PNG PM invokes death penalty after trekkers attacked

Prime Minister of Papua New Guinea Peter O'Neill says the appalling crime deserves the death penalty - and he makes no apology for that. Photo / NZ Herald
Prime Minister of Papua New Guinea Peter O'Neill says the appalling crime deserves the death penalty - and he makes no apology for that. Photo / NZ Herald

A New Zealand man injured in an attack on a group of trekkers in Papua New Guinea has arrived safely in the country's capital.

Nick Bennett, a long-term resident of Australia, was among a group of Australian trekkers and local porters who were attacked at a remote village in PNG's northern Morobe province on Tuesday.

Two local porters were reportedly killed when bandits, armed with knives and machetes, attacked the group at Banis-Donki, about 200km north of Port Moresby.

A Ministry of Foreign Affairs and Trade (MFAT) spokesman said Mr Bennett arrived in Port Moresby yesterday evening and was met by staff from the New Zealand High Commission.

Mr Bennett, believed to be aged in his 50s, suffered minor injuries that did not require hospitalisation. He is due to return to Australia.

PNG Trekking Adventures boss Mark Hitchcock, whose company organised the trek, yesterday said the group had been on the first day of a six-day trek on on the Black Cat Track.

The trekkers had established a camp for the night at the village when they were attacked.

"They were held up and all their possessions were stolen.''

Mr Hitchcock would not comment on the nature of the injuries the tourists suffered, but said: "It was nothing major or life threatening.''

Melbourne man Peter Stevens, who suffered leg injuries, said the bandits went for the porters first.

"These guys rush into the camp area and they went into the porters lines and just started hacking and slashing basically,'' he told the Seven Network.

"A number of the porters made a break for it, some made it, some didn't.''

Mr Hitchcock's company had arranged for locals, medics and security officials to meet the trekkers as they walked back from the village.

Mr Hitchcock said the incident was isolated, and local people were "deeply shocked'' by what had happened.

Papua New Guinea police condemned the violent attack and issued a stern warning to the culprits.

The 61km Black Cat track, which runs from the Wau area to Salamaua in northern PNG, takes several days and is dotted with wartime wrecks.
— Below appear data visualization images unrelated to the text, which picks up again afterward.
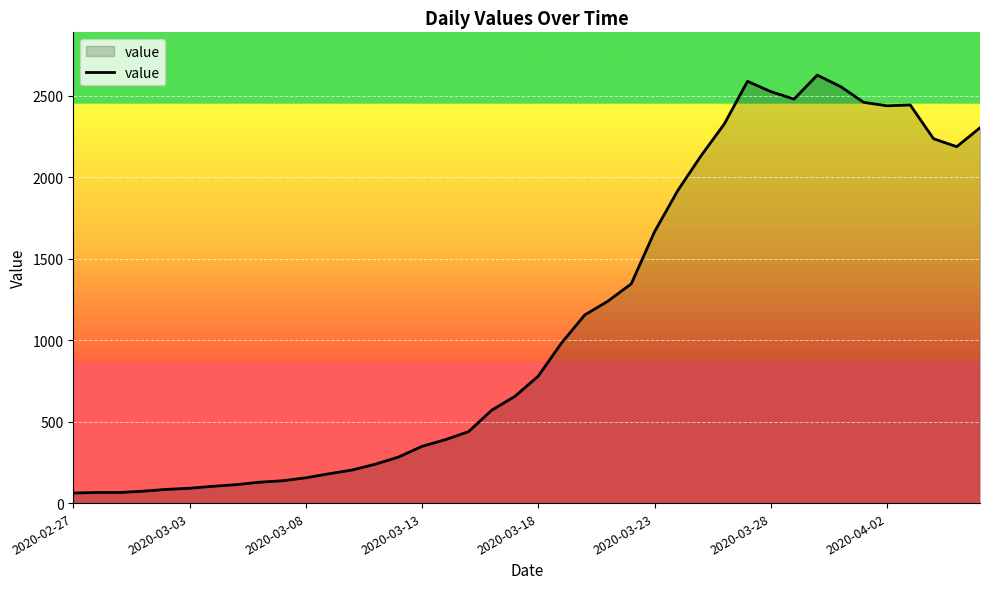

What is the minimum value shown in the chart?

62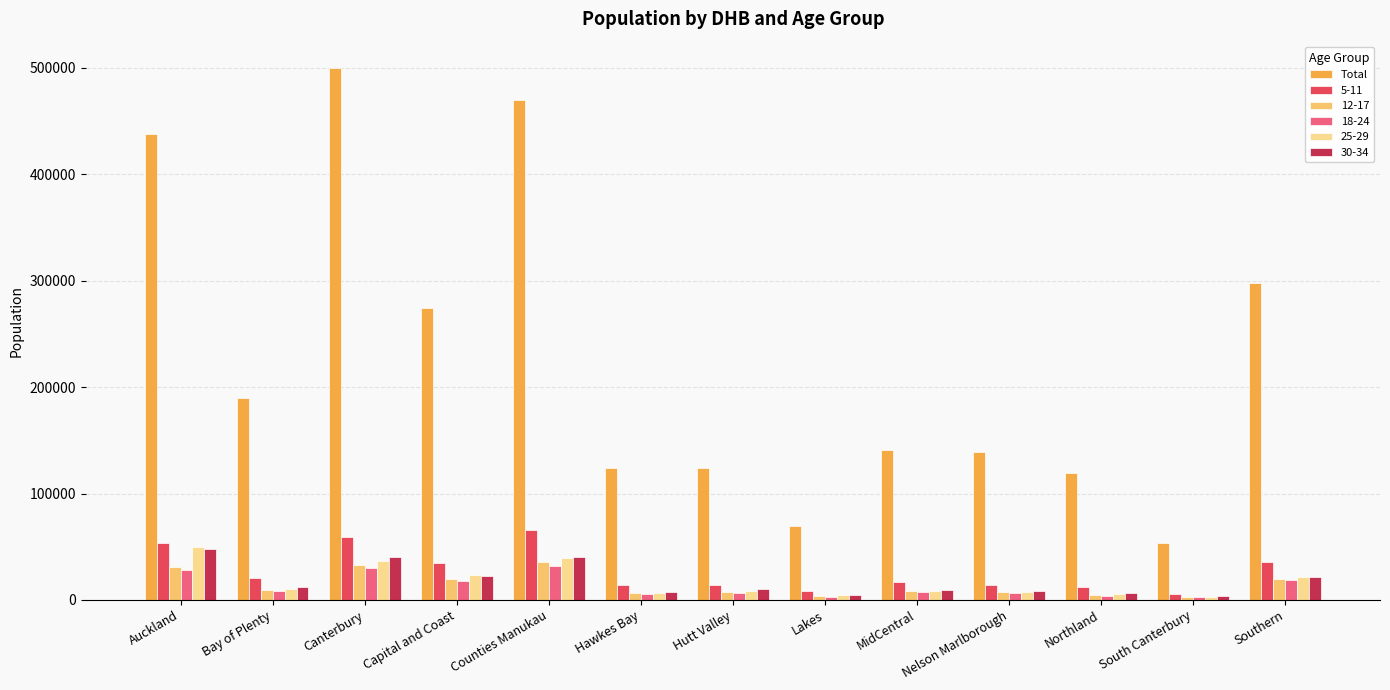

What is the difference between the highest and lowest values at Counties Manukau?

437776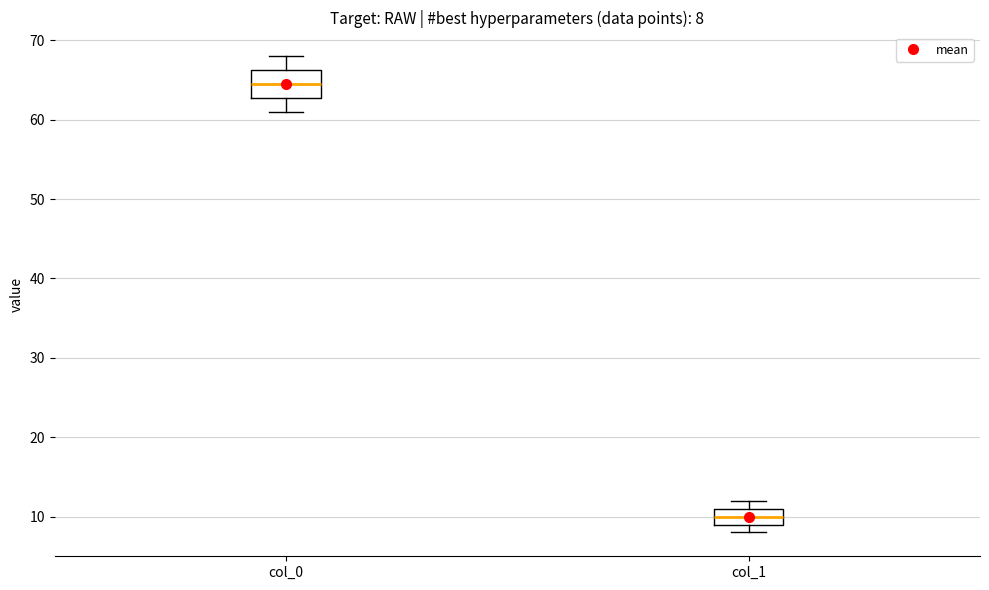

Which box has the lowest median line?

col_1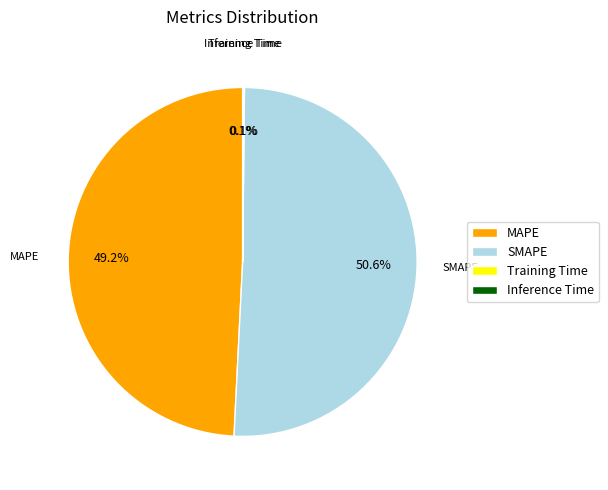

What portion of the pie excludes SMAPE?

49.4%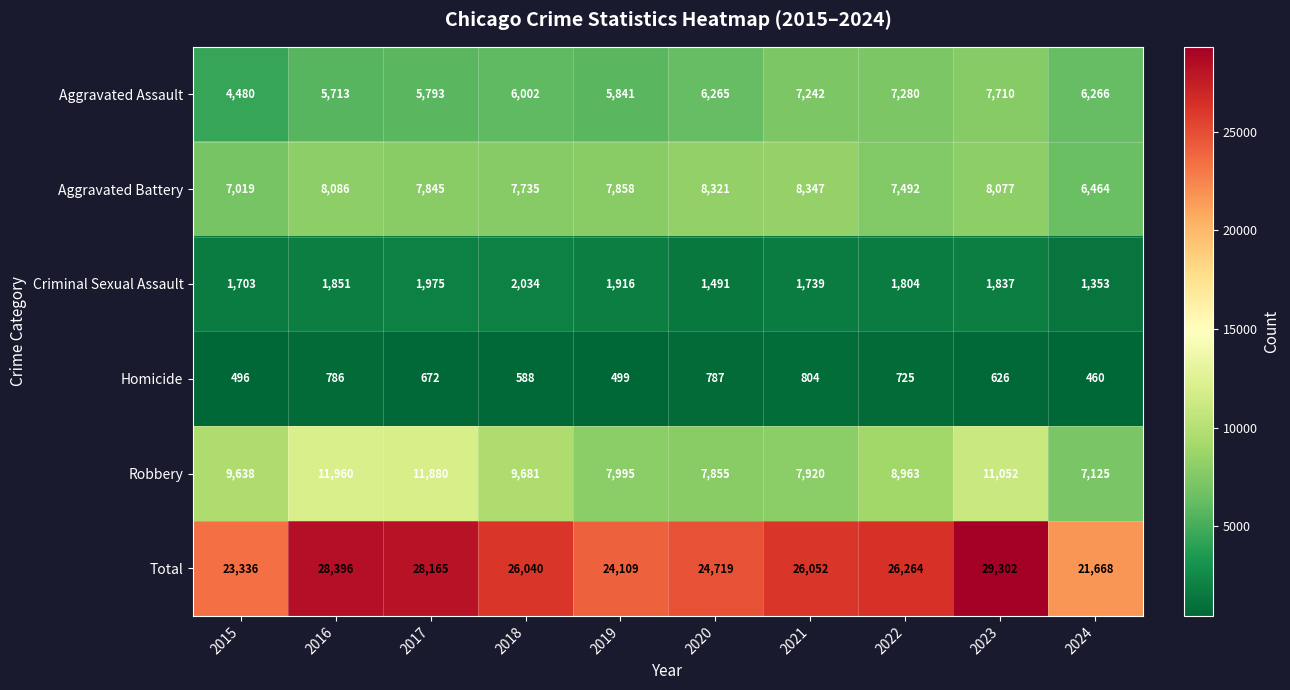

Which series has the largest range (max minus min)?

Total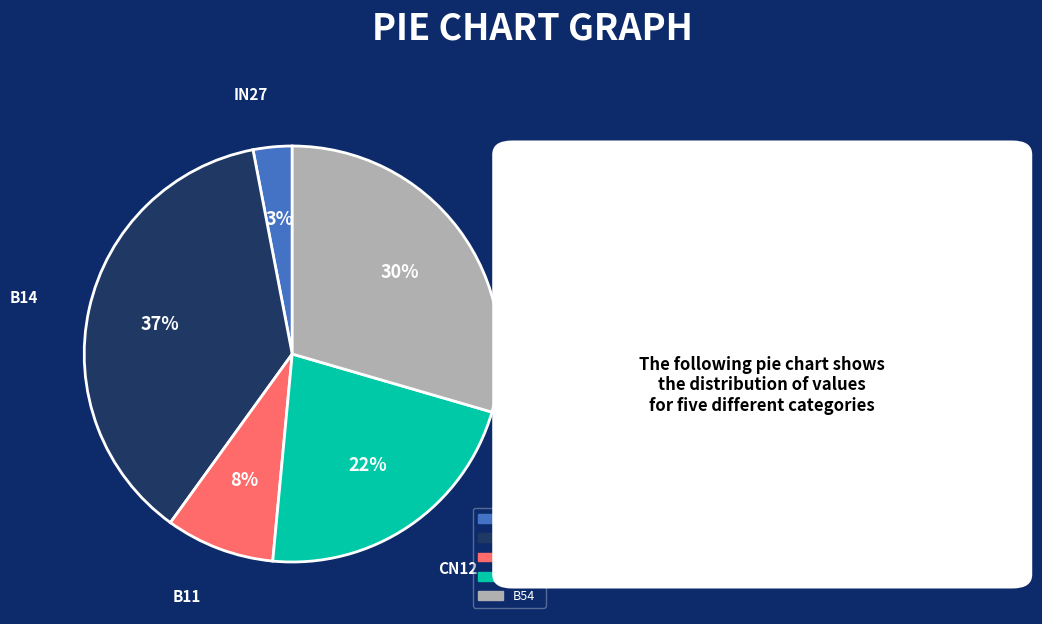

Which category has the smallest portion of the pie?

in27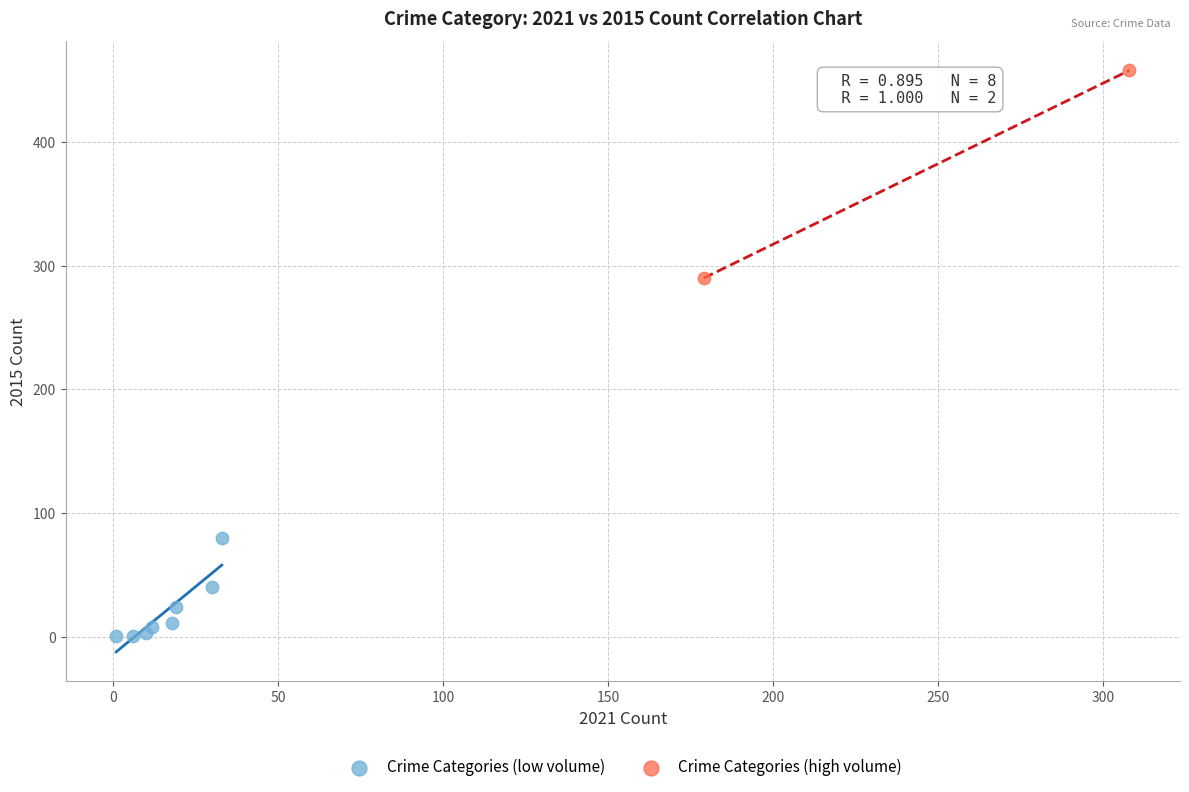

Which series reaches the maximum Y coordinate?

Crime Categories (high volume)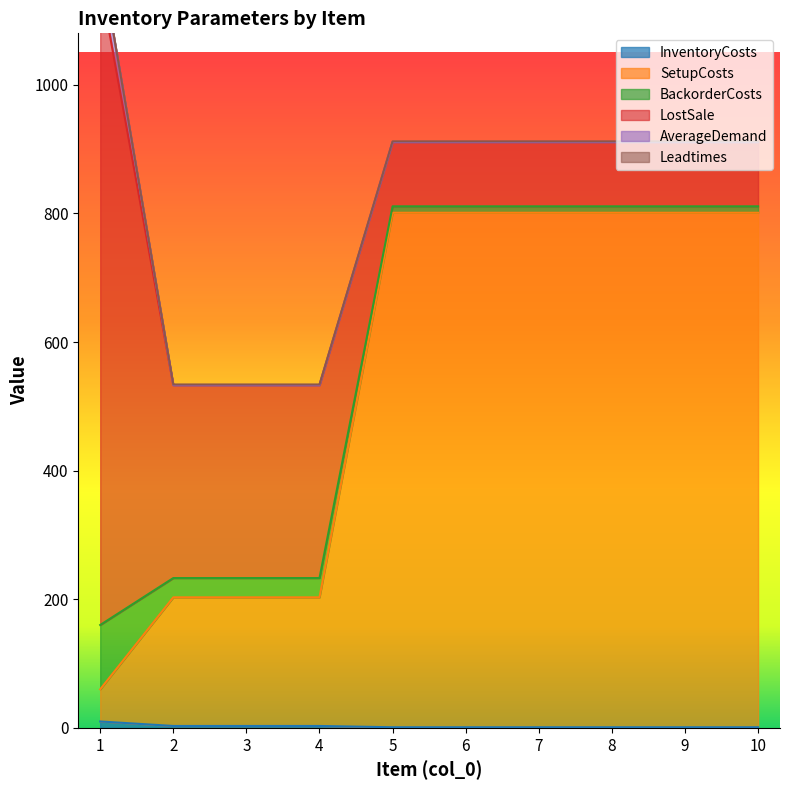

Is the value of InventoryCosts at 6 greater than the value of Leadtimes at 7?

No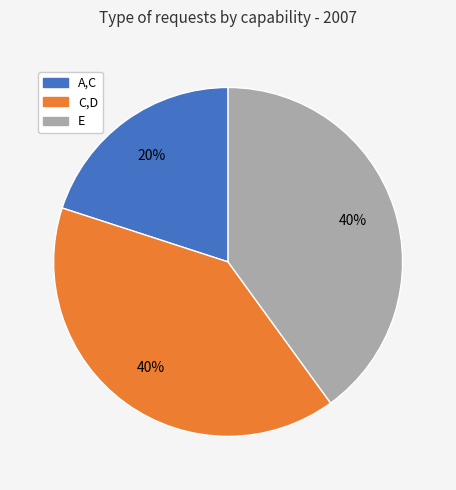

To the nearest percent, what is the difference between the largest and smallest slice percentages?

20%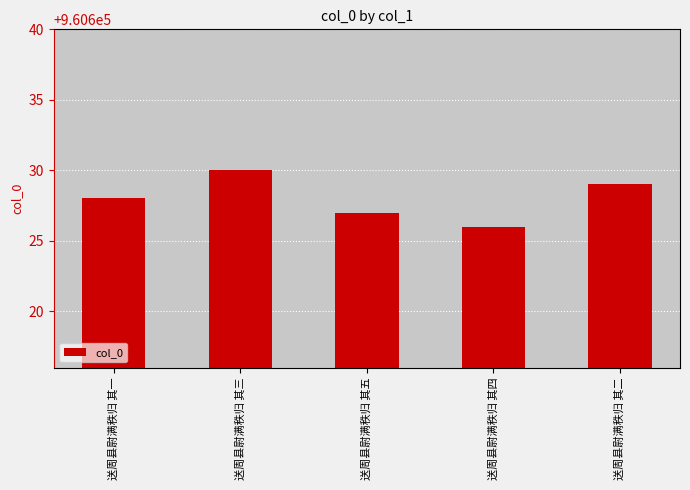

How many bars are there in total?

5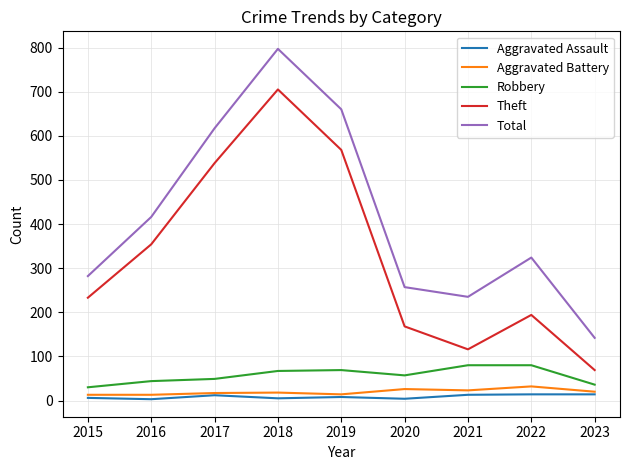

What is the total value across all series at 2021?

467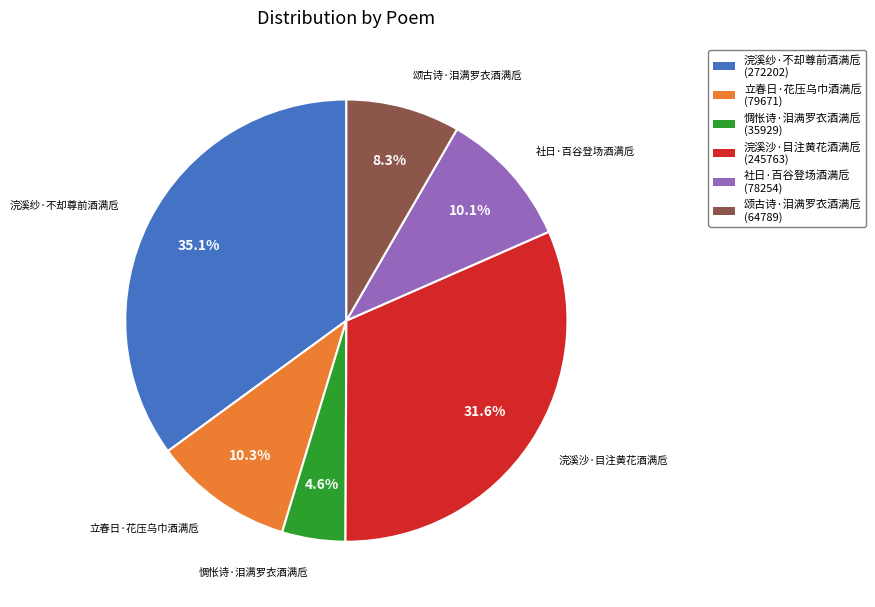

The 浣溪纱·不却尊前酒满卮 slice represents 35% of the pie. True or false?

True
It is recommended only for very fit and experienced trekkers.

Papua New Guinea's Prime Minister Peter O'Neill has invoked the nation's death penalty in response to a brutal attack on an international group of trekkers.

Mr O'Neill has condemned "in the strongest possible terms" the murder of two porters by bandits and their attack on Australian and New Zealand trekkers on the Black Cat trail in Morobe Province.

"These are appalling crimes, and they attract the death penalty under laws passed by the National Parliament since the last election," Mr O'Neill said in a statement.

"I make no apology whatsoever for the death penalty being the punishment available to be applied for such crimes," he said.